Group data for aggregation.

In [70]:
import pandas as pd
df = pd.DataFrame({'Dept':['HR','HR','IT'],'Salary':[50,60,70]})
df.groupby('Dept')['Salary'].mean()

Dept
HR    55.0
IT    70.0
Name: Salary, dtype: float64

### `agg()` / `aggregate()`

Aggregate multiple functions on columns.

In [71]:
import pandas as pd
df = pd.DataFrame({'A':[1,2,3]})
df.agg({'A':['min','max','mean']})

Unnamed: 0,A
min,1.0
max,3.0
mean,2.0


### `transform()`

Transform group data to match original shape.

In [72]:
import pandas as pd
df = pd.DataFrame({'Dept':['HR','HR','IT'],'Salary':[50,60,70]})

» **DATASET ENTRIES**

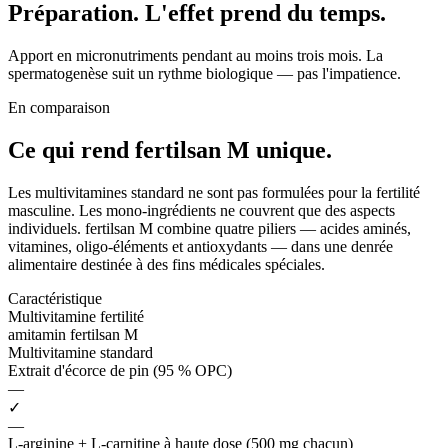
Préparation. L'effet prend du temps.
Apport en micronutriments pendant au moins trois mois. La
spermatogenèse suit un rythme biologique — pas l'impatience.
En comparaison
Ce qui rend fertilsan M
unique.
Les multivitamines standard ne sont pas formulées pour la fertilité
masculine. Les mono-ingrédients ne couvrent que des aspects
individuels. fertilsan M combine quatre piliers — acides aminés,
vitamines, oligo-éléments et antioxydants — dans une denrée
alimentaire destinée à des fins médicales spéciales.
Caractéristique
Multivitamine fertilité
amitamin fertilsan M
Multivitamine standard
Extrait d'écorce de pin (95 % OPC)
—
✓
—
L-arginine + L-carnitine à haute dose (500 mg chacun)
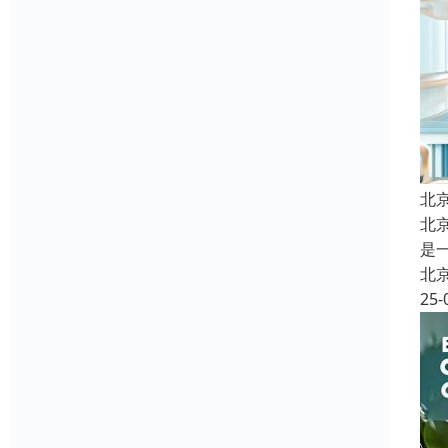
北
北
是
北
25-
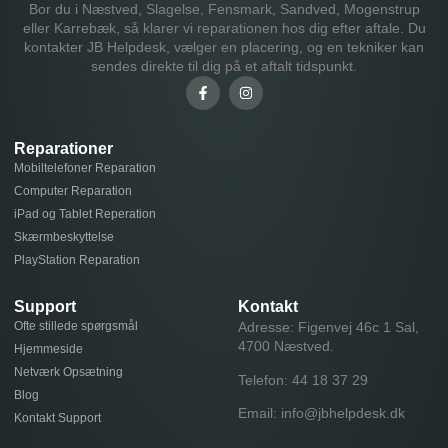
Bor du i Næstved, Slagelse, Fensmark, Sandved, Mogenstrup
eller Karrebæk, så klarer vi reparationen hos dig efter aftale. Du
kontakter JB Helpdesk, vælger en placering, og en tekniker kan
sendes direkte til dig på et aftalt tidspunkt.
Reparationer
Mobiltelefoner Reparation
Computer Reparation
iPad og Tablet Reperation
Skærmbeskyttelse
PlayStation Reparation
Support
Kontakt
Ofte stillede spørgsmål
Adresse: Figenvej 46c 1 Sal,
4700 Næstved.
Hjemmeside
Netværk Opsætning
Telefon:
44 18 37 29
Blog
Email:
info@jbhelpdesk.dk
Kontakt Support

» **CHECK YOUR UNDERSTANDING**
1. Repeat the pandas excerpt from "df.groupby('Dept')['Salary'].mean()" to "functions on columns." word for word.
2. In the pandas excerpt, why does the output of the `agg()` example contain three rows named min, max and mean? Answer in one to three sentences.
3. Carry on the pandas excerpt from its last line.

» **EXPECTED RESPONSES**
1.
df.groupby('Dept')['Salary'].mean()

Dept
HR    55.0
IT    70.0
Name: Salary, dtype: float64

### `agg()` / `aggregate()`

Aggregate multiple functions on columns.

2. The code passes `{'A':['min','max','mean']}` to `df.agg`, so those three functions are all applied to column A. The section describes `agg()` as aggregating multiple functions on columns. Each function therefore gets its own row with its result: 1.0, 3.0 and 2.0.

3.
df['Dept_mean'] = df.groupby('Dept')['Salary'].transform('mean')
df

Unnamed: 0,Dept,Salary,Dept_mean
0,HR,50,55.0
1,HR,60,55.0
2,IT,70,70.0


### `pivot_table()`

Create pivot table with aggregation.

In [73]:
import pandas as pd
df = pd.DataFrame({'Dept':['HR','IT','HR'],'Sales':[10,20,30]})
pd.pivot_table(df, index='Dept', values='Sales', aggfunc='sum')

Unnamed: 0_level_0,Sales
Dept,Unnamed: 1_level_1
HR,40
IT,20


### `melt()`

Unpivot wide DataFrame to long format.

In [74]:
import pandas as pd
df = pd.DataFrame({'id':[1,2],'Jan':[10,20],'Feb':[15,25]})
pd.melt(df, id_vars=['id'], var_name='Month', value_name='Sales')

Unnamed: 0,id,Month,Sales
0,1,Jan,10
1,2,Jan,20
2,1,Feb,15
3,2,Feb,25


### `concat()`

Concatenate DataFrames along axis.

In [75]:
import pandas as pd
df1 = pd.DataFrame({'A':[1,2]})
df2 = pd.DataFrame({'A':[3,4]})
pd.concat([df1, df2], ignore_index=True)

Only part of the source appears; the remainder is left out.